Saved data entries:
☆ ☆ ☆ ☆ ☆
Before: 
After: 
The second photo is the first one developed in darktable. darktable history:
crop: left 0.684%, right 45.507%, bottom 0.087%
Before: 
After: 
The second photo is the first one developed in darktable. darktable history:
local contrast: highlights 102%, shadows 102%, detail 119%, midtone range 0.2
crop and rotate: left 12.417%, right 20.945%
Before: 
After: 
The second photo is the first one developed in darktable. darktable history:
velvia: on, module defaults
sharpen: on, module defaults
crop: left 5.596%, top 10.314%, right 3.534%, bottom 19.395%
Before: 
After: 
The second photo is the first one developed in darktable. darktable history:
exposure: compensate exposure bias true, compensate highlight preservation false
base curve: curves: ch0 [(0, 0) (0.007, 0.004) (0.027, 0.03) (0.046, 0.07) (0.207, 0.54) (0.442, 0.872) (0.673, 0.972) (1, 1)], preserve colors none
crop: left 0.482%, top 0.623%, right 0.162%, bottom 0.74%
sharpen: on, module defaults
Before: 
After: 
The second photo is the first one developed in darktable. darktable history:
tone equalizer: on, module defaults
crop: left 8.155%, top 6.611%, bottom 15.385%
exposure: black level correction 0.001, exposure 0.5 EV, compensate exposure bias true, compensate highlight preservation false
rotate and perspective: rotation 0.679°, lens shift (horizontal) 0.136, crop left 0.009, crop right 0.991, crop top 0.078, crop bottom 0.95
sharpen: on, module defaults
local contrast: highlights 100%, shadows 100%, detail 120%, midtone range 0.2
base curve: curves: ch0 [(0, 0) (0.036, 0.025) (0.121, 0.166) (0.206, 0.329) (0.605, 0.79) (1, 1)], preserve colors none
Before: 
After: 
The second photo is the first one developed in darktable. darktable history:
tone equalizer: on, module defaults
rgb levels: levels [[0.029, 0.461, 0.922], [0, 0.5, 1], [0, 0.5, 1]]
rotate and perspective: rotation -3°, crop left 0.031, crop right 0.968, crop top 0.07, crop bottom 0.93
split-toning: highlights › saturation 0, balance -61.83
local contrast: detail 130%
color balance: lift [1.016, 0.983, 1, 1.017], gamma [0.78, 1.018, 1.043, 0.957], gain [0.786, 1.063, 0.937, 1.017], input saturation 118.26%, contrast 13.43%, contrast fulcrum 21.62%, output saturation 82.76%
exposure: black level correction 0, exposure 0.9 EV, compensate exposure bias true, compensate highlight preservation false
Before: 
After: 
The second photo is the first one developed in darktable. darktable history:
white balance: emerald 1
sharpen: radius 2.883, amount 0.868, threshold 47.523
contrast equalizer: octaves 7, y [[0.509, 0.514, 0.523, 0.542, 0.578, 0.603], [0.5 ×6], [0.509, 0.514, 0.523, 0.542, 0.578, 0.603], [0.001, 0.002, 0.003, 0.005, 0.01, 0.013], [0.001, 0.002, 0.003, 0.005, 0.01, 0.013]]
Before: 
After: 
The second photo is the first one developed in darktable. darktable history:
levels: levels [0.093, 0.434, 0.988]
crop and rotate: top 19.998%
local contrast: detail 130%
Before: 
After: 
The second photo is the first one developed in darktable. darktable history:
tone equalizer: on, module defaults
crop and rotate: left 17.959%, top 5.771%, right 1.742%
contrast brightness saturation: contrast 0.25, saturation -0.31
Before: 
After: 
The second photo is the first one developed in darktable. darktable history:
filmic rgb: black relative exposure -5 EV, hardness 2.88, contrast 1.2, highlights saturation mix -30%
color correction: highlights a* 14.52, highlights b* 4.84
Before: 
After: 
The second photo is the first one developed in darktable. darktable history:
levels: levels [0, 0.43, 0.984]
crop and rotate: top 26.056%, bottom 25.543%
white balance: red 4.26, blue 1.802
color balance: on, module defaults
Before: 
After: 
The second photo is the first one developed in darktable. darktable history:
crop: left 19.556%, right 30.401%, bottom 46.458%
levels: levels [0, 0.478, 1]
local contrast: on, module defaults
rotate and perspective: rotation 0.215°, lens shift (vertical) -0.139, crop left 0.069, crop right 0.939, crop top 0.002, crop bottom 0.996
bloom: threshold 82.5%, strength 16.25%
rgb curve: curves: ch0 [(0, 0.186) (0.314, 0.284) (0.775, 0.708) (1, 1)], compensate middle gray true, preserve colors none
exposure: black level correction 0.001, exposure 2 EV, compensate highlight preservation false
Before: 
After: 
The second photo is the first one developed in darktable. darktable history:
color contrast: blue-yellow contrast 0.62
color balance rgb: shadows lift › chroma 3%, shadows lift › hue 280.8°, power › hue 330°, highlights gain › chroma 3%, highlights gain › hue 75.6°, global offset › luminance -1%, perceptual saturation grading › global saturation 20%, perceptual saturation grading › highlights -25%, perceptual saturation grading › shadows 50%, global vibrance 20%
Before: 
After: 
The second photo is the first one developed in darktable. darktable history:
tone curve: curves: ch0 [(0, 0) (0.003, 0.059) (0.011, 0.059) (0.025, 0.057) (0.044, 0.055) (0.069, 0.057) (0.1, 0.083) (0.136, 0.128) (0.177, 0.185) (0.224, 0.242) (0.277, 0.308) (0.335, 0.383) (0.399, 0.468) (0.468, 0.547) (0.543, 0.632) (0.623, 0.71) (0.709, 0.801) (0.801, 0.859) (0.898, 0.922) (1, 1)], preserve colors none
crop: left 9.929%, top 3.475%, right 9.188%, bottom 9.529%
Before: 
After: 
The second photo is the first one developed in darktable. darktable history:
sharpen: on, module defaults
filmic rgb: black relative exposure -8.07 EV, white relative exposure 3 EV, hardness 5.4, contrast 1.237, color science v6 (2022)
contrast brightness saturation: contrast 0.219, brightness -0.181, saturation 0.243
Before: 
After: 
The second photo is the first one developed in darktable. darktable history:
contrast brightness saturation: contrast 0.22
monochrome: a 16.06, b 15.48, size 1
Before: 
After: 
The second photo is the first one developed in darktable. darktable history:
☆ ☆ ☆ ☆ ☆
Express the edit setting data above as a JSON list of strings, with one string for each line and blank lines left out.

* [SOLVED EXERCISE]
[
  "Before: ",
  "After: ",
  "The second photo is the first one developed in darktable. darktable history:",
  "crop: left 0.684%, right 45.507%, bottom 0.087%",
  "Before: ",
  "After: ",
  "The second photo is the first one developed in darktable. darktable history:",
  "local contrast: highlights 102%, shadows 102%, detail 119%, midtone range 0.2",
  "crop and rotate: left 12.417%, right 20.945%",
  "Before: ",
  "After: ",
  "The second photo is the first one developed in darktable. darktable history:",
  "velvia: on, module defaults",
  "sharpen: on, module defaults",
  "crop: left 5.596%, top 10.314%, right 3.534%, bottom 19.395%",
  "Before: ",
  "After: ",
  "The second photo is the first one developed in darktable. darktable history:",
  "exposure: compensate exposure bias true, compensate highlight preservation false",
  "base curve: curves: ch0 [(0, 0) (0.007, 0.004) (0.027, 0.03) (0.046, 0.07) (0.207, 0.54) (0.442, 0.872) (0.673, 0.972) (1, 1)], preserve colors none",
  "crop: left 0.482%, top 0.623%, right 0.162%, bottom 0.74%",
  "sharpen: on, module defaults",
  "Before: ",
  "After: ",
  "The second photo is the first one developed in darktable. darktable history:",
  "tone equalizer: on, module defaults",
  "crop: left 8.155%, top 6.611%, bottom 15.385%",
  "exposure: black level correction 0.001, exposure 0.5 EV, compensate exposure bias true, compensate highlight preservation false",
  "rotate and perspective: rotation 0.679°, lens shift (horizontal) 0.136, crop left 0.009, crop right 0.991, crop top 0.078, crop bottom 0.95",
  "sharpen: on, module defaults",
  "local contrast: highlights 100%, shadows 100%, detail 120%, midtone range 0.2",
  "base curve: curves: ch0 [(0, 0) (0.036, 0.025) (0.121, 0.166) (0.206, 0.329) (0.605, 0.79) (1, 1)], preserve colors none",
  "Before: ",
  "After: ",
  "The second photo is the first one developed in darktable. darktable history:",
  "tone equalizer: on, module defaults",
  "rgb levels: levels [[0.029, 0.461, 0.922], [0, 0.5, 1], [0, 0.5, 1]]",
  "rotate and perspective: rotation -3°, crop left 0.031, crop right 0.968, crop top 0.07, crop bottom 0.93",
  "split-toning: highlights › saturation 0, balance -61.83",
  "local contrast: detail 130%",
  "color balance: lift [1.016, 0.983, 1, 1.017], gamma [0.78, 1.018, 1.043, 0.957], gain [0.786, 1.063, 0.937, 1.017], input saturation 118.26%, contrast 13.43%, contrast fulcrum 21.62%, output saturation 82.76%",
  "exposure: black level correction 0, exposure 0.9 EV, compensate exposure bias true, compensate highlight preservation false",
  "Before: ",
  "After: ",
  "The second photo is the first one developed in darktable. darktable history:",
  "white balance: emerald 1",
  "sharpen: radius 2.883, amount 0.868, threshold 47.523",
  "contrast equalizer: octaves 7, y [[0.509, 0.514, 0.523, 0.542, 0.578, 0.603], [0.5 ×6], [0.509, 0.514, 0.523, 0.542, 0.578, 0.603], [0.001, 0.002, 0.003, 0.005, 0.01, 0.013], [0.001, 0.002, 0.003, 0.005, 0.01, 0.013]]",
  "Before: ",
  "After: ",
  "The second photo is the first one developed in darktable. darktable history:",
  "levels: levels [0.093, 0.434, 0.988]",
  "crop and rotate: top 19.998%",
  "local contrast: detail 130%",
  "Before: ",
  "After: ",
  "The second photo is the first one developed in darktable. darktable history:",
  "tone equalizer: on, module defaults",
  "crop and rotate: left 17.959%, top 5.771%, right 1.742%",
  "contrast brightness saturation: contrast 0.25, saturation -0.31",
  "Before: ",
  "After: ",
  "The second photo is the first one developed in darktable. darktable history:",
  "filmic rgb: black relative exposure -5 EV, hardness 2.88, contrast 1.2, highlights saturation mix -30%",
  "color correction: highlights a* 14.52, highlights b* 4.84",
  "Before: ",
  "After: ",
  "The second photo is the first one developed in darktable. darktable history:",
  "levels: levels [0, 0.43, 0.984]",
  "crop and rotate: top 26.056%, bottom 25.543%",
  "white balance: red 4.26, blue 1.802",
  "color balance: on, module defaults",
  "Before: ",
  "After: ",
  "The second photo is the first one developed in darktable. darktable history:",
  "crop: left 19.556%, right 30.401%, bottom 46.458%",
  "levels: levels [0, 0.478, 1]",
  "local contrast: on, module defaults",
  "rotate and perspective: rotation 0.215°, lens shift (vertical) -0.139, crop left 0.069, crop right 0.939, crop top 0.002, crop bottom 0.996",
  "bloom: threshold 82.5%, strength 16.25%",
  "rgb curve: curves: ch0 [(0, 0.186) (0.314, 0.284) (0.775, 0.708) (1, 1)], compensate middle gray true, preserve colors none",
  "exposure: black level correction 0.001, exposure 2 EV, compensate highlight preservation false",
  "Before: ",
  "After: ",
  "The second photo is the first one developed in darktable. darktable history:",
  "color contrast: blue-yellow contrast 0.62",
  "color balance rgb: shadows lift › chroma 3%, shadows lift › hue 280.8°, power › hue 330°, highlights gain › chroma 3%, highlights gain › hue 75.6°, global offset › luminance -1%, perceptual saturation grading › global saturation 20%, perceptual saturation grading › highlights -25%, perceptual saturation grading › shadows 50%, global vibrance 20%",
  "Before: ",
  "After: ",
  "The second photo is the first one developed in darktable. darktable history:",
  "tone curve: curves: ch0 [(0, 0) (0.003, 0.059) (0.011, 0.059) (0.025, 0.057) (0.044, 0.055) (0.069, 0.057) (0.1, 0.083) (0.136, 0.128) (0.177, 0.185) (0.224, 0.242) (0.277, 0.308) (0.335, 0.383) (0.399, 0.468) (0.468, 0.547) (0.543, 0.632) (0.623, 0.71) (0.709, 0.801) (0.801, 0.859) (0.898, 0.922) (1, 1)], preserve colors none",
  "crop: left 9.929%, top 3.475%, right 9.188%, bottom 9.529%",
  "Before: ",
  "After: ",
  "The second photo is the first one developed in darktable. darktable history:",
  "sharpen: on, module defaults",
  "filmic rgb: black relative exposure -8.07 EV, white relative exposure 3 EV, hardness 5.4, contrast 1.237, color science v6 (2022)",
  "contrast brightness saturation: contrast 0.219, brightness -0.181, saturation 0.243",
  "Before: ",
  "After: ",
  "The second photo is the first one developed in darktable. darktable history:",
  "contrast brightness saturation: contrast 0.22",
  "monochrome: a 16.06, b 15.48, size 1",
  "Before: ",
  "After: ",
  "The second photo is the first one developed in darktable. darktable history:"
]